Available records:

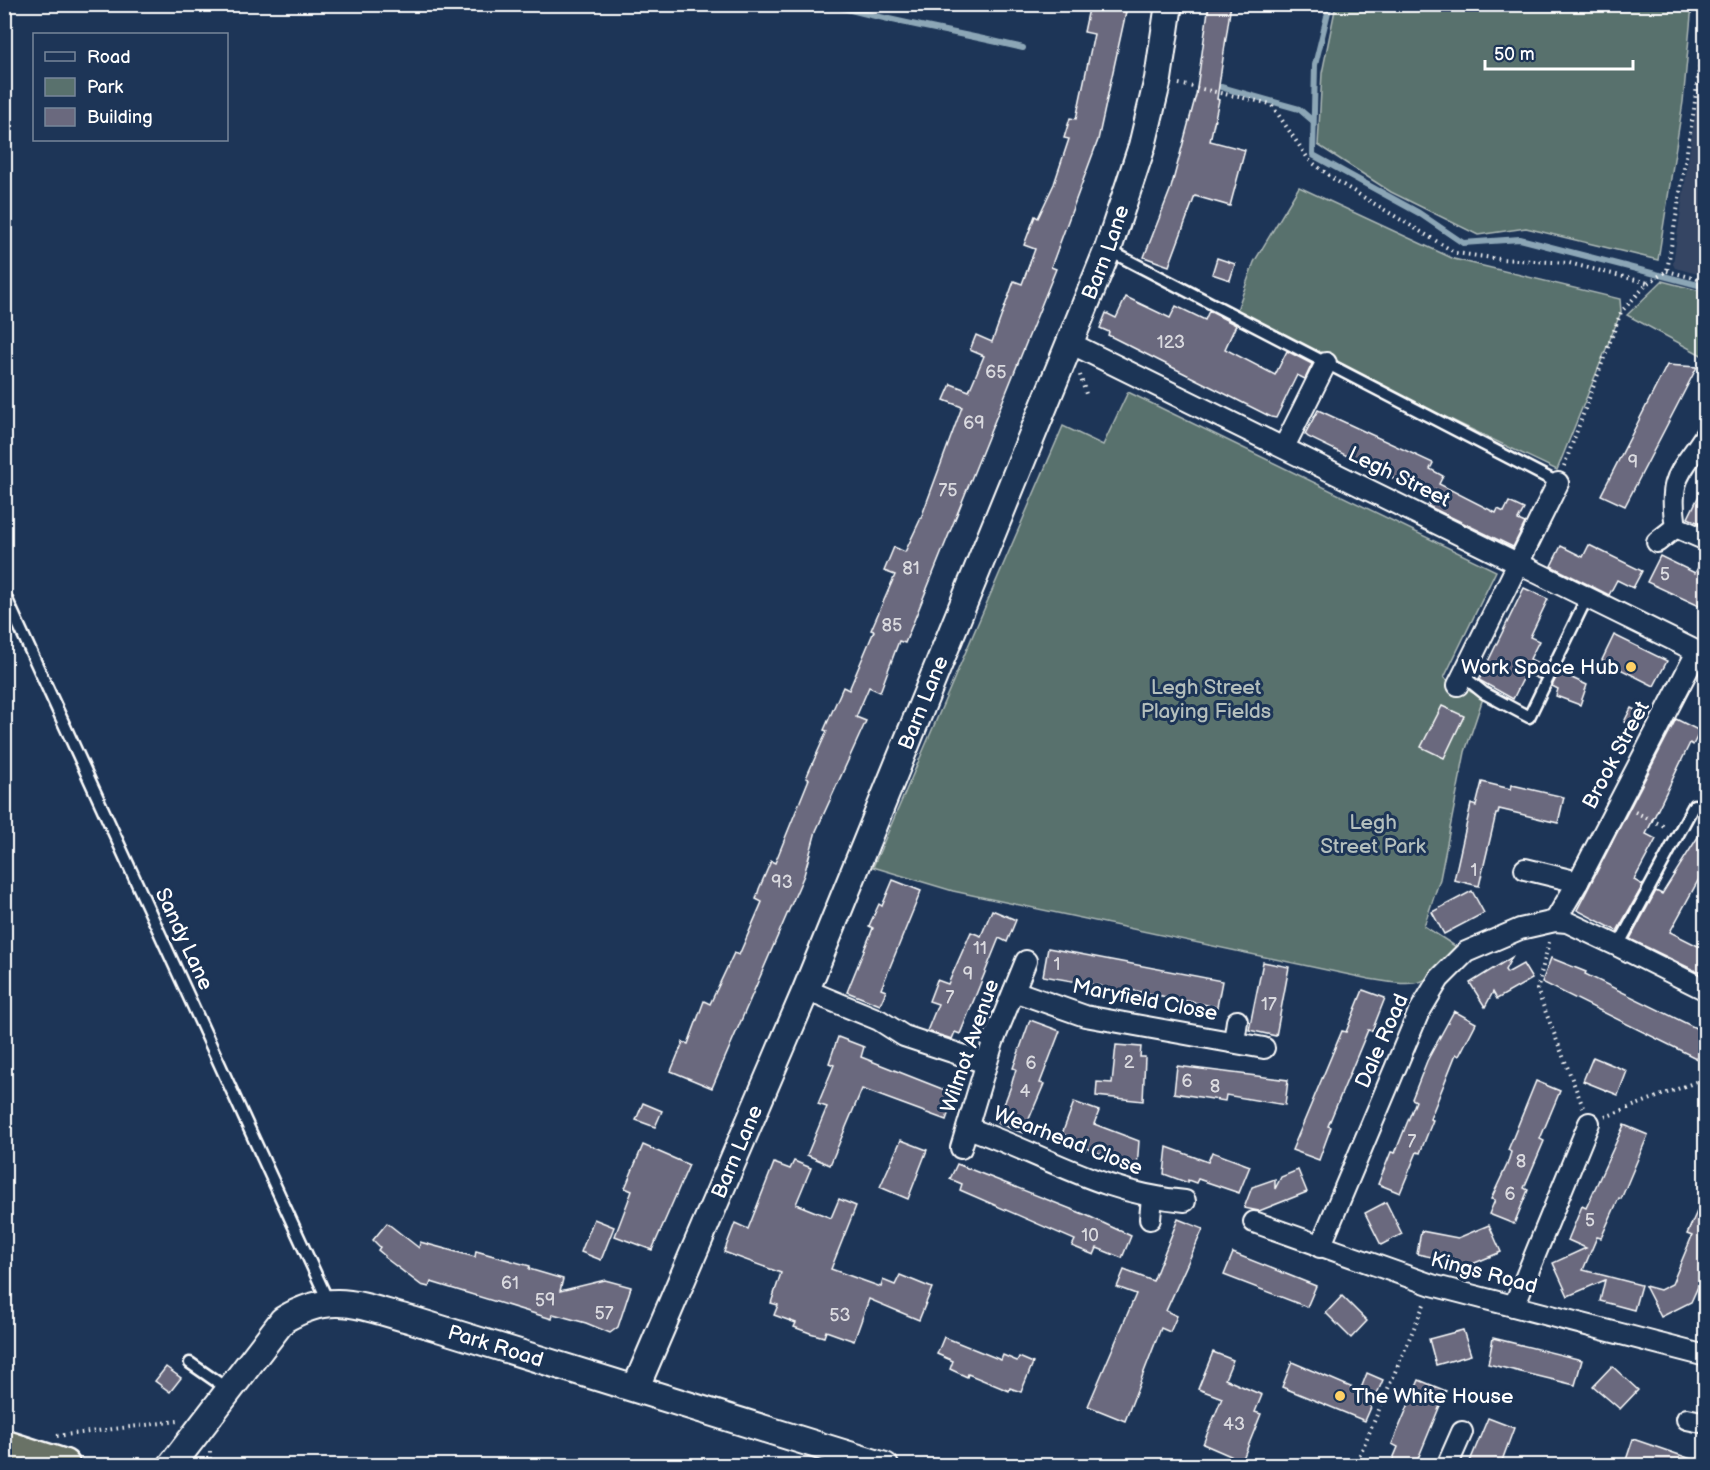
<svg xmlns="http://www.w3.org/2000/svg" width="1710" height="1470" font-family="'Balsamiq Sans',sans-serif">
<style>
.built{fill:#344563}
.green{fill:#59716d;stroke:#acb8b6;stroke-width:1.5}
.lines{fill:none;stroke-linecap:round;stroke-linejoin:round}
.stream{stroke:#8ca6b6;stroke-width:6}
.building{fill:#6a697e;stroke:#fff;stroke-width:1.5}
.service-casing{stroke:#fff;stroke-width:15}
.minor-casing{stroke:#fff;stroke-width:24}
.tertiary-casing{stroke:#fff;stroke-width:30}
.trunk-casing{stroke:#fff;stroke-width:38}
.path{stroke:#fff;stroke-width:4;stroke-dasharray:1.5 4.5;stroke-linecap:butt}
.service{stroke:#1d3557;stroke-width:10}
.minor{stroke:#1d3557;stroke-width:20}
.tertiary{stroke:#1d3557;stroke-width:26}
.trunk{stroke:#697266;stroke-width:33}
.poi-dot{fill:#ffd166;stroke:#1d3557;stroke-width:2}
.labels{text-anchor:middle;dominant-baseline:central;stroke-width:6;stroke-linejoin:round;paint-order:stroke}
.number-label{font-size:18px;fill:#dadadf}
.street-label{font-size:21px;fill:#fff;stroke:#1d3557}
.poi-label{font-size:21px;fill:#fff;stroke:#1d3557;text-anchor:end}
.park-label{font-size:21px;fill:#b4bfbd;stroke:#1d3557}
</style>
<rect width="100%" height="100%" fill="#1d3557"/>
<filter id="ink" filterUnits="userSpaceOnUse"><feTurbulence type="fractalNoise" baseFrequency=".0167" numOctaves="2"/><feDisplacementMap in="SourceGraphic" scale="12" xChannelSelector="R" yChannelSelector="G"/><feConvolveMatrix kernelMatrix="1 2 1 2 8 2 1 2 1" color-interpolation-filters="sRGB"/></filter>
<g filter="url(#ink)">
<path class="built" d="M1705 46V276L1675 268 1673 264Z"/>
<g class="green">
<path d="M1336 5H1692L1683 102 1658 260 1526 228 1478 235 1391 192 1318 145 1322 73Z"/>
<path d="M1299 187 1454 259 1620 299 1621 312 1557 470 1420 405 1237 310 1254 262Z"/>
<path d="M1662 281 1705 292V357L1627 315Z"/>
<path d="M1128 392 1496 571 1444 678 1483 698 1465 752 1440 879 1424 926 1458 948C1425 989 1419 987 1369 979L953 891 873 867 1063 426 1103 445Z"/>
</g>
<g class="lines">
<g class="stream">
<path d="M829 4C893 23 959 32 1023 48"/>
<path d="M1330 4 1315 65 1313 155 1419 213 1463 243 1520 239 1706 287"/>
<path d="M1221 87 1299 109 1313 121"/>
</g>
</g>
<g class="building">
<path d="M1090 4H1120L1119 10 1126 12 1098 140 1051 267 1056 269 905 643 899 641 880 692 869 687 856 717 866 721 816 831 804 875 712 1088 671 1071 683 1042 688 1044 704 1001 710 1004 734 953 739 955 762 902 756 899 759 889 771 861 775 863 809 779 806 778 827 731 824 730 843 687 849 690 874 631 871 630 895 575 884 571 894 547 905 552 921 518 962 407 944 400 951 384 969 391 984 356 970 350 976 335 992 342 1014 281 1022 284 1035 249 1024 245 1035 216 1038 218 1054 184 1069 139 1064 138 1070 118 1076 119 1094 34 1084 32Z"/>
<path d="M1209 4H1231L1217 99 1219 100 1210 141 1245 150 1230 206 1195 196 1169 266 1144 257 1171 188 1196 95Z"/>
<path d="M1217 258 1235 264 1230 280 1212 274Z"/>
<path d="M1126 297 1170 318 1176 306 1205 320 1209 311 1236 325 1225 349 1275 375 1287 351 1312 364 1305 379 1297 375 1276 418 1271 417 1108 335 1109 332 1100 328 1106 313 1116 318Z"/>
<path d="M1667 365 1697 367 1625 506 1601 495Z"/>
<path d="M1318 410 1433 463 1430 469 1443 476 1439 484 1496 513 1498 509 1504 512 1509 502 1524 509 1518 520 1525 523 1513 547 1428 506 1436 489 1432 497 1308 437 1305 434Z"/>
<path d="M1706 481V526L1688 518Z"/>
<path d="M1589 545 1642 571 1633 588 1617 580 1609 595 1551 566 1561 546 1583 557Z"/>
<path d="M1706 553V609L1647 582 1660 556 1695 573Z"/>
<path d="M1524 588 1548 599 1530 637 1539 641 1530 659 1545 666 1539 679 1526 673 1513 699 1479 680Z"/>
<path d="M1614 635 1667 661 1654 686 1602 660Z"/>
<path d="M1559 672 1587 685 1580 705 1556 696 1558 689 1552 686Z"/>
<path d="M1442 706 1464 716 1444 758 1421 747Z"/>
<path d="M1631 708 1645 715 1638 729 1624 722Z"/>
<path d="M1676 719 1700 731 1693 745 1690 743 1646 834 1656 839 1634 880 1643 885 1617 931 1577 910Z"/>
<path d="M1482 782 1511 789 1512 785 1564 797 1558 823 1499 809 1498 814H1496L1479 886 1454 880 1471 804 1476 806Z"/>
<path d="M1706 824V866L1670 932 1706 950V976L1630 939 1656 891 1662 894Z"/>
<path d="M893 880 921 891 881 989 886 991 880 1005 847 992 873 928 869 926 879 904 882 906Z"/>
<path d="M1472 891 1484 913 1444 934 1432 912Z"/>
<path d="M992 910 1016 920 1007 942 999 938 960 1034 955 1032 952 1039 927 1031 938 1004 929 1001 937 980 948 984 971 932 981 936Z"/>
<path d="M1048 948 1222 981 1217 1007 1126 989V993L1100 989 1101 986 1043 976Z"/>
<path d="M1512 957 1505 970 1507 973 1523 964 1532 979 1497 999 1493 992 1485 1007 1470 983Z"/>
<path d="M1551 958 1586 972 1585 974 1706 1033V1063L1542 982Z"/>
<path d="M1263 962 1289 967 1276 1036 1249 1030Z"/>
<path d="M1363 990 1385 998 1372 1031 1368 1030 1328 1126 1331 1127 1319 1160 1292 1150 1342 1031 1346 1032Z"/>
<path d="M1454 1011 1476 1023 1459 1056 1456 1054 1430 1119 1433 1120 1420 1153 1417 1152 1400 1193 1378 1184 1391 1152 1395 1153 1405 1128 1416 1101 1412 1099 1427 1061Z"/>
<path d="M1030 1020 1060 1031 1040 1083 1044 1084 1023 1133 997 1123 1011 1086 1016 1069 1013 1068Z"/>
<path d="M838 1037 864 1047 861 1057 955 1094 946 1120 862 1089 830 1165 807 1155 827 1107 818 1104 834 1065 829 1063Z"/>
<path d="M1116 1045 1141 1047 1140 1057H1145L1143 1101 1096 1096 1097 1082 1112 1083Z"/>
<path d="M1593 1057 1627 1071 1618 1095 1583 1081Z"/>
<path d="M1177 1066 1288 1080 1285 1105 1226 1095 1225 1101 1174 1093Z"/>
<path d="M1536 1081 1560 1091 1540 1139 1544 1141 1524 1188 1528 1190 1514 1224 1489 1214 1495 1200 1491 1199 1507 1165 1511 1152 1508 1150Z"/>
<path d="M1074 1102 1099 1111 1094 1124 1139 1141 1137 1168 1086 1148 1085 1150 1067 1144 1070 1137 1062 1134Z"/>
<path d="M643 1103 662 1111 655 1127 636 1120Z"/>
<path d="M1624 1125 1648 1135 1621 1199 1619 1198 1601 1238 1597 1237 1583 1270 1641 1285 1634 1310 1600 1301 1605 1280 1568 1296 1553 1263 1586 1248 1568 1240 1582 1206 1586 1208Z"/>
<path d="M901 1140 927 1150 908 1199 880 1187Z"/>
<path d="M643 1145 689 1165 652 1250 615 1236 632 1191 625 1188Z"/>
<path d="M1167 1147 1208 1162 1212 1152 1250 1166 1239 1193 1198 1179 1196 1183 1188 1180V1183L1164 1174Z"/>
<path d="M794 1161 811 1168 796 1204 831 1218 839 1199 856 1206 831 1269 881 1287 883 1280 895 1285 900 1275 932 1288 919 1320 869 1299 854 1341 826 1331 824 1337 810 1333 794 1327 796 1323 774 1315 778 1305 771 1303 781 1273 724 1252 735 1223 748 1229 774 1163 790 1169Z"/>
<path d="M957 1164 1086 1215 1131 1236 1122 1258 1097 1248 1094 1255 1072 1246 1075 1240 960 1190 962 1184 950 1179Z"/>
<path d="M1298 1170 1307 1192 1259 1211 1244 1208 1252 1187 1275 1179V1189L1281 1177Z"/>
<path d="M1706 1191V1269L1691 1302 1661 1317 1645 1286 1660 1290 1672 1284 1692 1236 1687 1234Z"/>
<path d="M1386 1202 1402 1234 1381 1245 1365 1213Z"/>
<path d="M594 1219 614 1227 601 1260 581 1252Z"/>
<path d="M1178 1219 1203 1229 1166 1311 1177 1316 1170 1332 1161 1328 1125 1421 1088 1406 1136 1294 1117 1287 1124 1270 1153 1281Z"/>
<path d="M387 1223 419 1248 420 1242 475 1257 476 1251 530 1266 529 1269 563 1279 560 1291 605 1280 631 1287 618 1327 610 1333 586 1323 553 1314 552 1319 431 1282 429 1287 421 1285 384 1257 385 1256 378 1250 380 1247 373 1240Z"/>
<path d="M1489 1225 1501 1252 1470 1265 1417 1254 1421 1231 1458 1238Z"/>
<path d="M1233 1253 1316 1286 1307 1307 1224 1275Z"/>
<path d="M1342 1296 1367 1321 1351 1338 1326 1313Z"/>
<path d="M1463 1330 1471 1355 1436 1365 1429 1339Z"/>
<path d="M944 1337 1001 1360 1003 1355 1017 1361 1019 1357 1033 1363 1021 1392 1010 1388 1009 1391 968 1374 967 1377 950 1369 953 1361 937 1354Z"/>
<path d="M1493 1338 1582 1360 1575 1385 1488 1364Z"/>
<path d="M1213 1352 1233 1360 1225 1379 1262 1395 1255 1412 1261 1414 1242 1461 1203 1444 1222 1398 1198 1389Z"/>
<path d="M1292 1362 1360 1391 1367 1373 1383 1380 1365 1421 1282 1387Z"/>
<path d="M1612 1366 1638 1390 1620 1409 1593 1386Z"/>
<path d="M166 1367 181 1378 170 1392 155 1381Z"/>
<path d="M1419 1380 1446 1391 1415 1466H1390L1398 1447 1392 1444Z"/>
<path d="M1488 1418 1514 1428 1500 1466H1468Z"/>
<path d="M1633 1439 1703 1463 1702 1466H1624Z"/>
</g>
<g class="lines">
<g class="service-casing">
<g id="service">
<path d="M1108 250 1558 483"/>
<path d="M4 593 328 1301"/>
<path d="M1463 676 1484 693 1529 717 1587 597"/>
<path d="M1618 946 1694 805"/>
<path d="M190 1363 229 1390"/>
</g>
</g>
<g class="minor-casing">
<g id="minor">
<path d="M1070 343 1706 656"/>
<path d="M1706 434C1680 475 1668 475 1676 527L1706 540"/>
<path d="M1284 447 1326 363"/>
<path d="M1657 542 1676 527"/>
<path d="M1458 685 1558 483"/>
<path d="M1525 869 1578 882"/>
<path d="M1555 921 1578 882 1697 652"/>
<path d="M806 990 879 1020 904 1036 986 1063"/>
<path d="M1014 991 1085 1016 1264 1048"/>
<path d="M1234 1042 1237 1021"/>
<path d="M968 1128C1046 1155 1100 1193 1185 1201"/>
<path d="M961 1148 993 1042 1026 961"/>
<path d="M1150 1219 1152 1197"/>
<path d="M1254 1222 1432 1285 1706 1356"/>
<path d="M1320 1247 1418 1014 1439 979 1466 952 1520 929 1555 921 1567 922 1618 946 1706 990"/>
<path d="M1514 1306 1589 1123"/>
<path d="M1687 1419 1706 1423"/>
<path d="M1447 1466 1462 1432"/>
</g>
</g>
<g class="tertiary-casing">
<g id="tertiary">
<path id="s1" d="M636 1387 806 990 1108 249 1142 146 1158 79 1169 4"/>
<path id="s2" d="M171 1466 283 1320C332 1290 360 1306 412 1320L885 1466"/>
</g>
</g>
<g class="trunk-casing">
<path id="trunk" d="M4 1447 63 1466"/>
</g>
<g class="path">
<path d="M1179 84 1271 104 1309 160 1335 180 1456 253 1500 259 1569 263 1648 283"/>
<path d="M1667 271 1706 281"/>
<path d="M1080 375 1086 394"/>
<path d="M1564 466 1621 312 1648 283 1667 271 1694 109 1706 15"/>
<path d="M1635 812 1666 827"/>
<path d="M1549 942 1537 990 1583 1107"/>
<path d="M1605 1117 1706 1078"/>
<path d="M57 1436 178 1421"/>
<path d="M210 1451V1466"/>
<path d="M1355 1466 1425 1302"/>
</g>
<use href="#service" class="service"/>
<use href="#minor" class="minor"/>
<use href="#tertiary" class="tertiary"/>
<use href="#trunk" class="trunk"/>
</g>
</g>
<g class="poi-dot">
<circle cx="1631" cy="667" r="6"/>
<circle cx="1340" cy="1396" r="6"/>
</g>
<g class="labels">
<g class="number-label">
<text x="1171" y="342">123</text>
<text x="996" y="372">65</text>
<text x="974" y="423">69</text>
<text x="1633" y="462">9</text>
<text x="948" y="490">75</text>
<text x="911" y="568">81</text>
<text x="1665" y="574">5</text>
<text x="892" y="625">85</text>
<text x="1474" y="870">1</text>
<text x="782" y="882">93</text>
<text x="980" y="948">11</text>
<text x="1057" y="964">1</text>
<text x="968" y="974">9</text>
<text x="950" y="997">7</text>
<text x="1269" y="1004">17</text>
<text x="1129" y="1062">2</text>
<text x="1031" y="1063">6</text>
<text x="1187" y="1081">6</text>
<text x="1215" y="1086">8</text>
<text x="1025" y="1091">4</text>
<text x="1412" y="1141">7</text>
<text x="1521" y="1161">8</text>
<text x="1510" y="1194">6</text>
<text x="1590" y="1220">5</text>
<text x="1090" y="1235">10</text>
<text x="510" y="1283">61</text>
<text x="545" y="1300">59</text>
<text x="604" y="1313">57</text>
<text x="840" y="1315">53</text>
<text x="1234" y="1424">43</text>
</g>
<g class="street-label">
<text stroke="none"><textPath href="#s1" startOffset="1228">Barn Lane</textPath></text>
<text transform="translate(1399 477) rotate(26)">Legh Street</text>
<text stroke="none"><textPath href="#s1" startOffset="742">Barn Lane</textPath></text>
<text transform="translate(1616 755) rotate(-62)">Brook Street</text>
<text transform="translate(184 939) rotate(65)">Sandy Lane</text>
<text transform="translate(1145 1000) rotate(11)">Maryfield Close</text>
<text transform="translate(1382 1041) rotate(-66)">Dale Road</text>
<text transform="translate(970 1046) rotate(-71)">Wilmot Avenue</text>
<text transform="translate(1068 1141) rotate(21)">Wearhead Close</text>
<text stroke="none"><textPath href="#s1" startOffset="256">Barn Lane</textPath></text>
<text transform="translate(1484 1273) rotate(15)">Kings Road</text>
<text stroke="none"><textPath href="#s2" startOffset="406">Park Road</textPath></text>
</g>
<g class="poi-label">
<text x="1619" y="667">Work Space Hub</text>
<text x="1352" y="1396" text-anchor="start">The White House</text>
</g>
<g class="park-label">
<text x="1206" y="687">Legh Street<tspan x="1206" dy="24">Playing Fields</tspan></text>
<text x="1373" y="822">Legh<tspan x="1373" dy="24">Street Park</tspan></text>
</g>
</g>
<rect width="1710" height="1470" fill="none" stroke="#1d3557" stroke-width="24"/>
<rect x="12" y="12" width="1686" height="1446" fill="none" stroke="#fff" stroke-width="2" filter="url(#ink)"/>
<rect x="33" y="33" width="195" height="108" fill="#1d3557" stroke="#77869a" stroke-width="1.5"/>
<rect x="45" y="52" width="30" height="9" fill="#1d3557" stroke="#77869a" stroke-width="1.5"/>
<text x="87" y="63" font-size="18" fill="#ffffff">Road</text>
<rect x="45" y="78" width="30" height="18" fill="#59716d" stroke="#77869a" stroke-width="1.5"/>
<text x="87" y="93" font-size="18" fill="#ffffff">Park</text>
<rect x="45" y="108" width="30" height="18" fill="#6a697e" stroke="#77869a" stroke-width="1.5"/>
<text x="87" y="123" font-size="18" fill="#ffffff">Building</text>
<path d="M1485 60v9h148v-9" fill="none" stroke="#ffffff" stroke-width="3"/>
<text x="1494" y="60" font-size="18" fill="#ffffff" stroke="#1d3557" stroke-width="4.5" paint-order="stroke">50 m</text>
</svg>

What you will do: Every line of the material that includes the word "round" needs to be copied.

Response to this exercise:
.lines{fill:none;stroke-linecap:round;stroke-linejoin:round}
.labels{text-anchor:middle;dominant-baseline:central;stroke-width:6;stroke-linejoin:round;paint-order:stroke}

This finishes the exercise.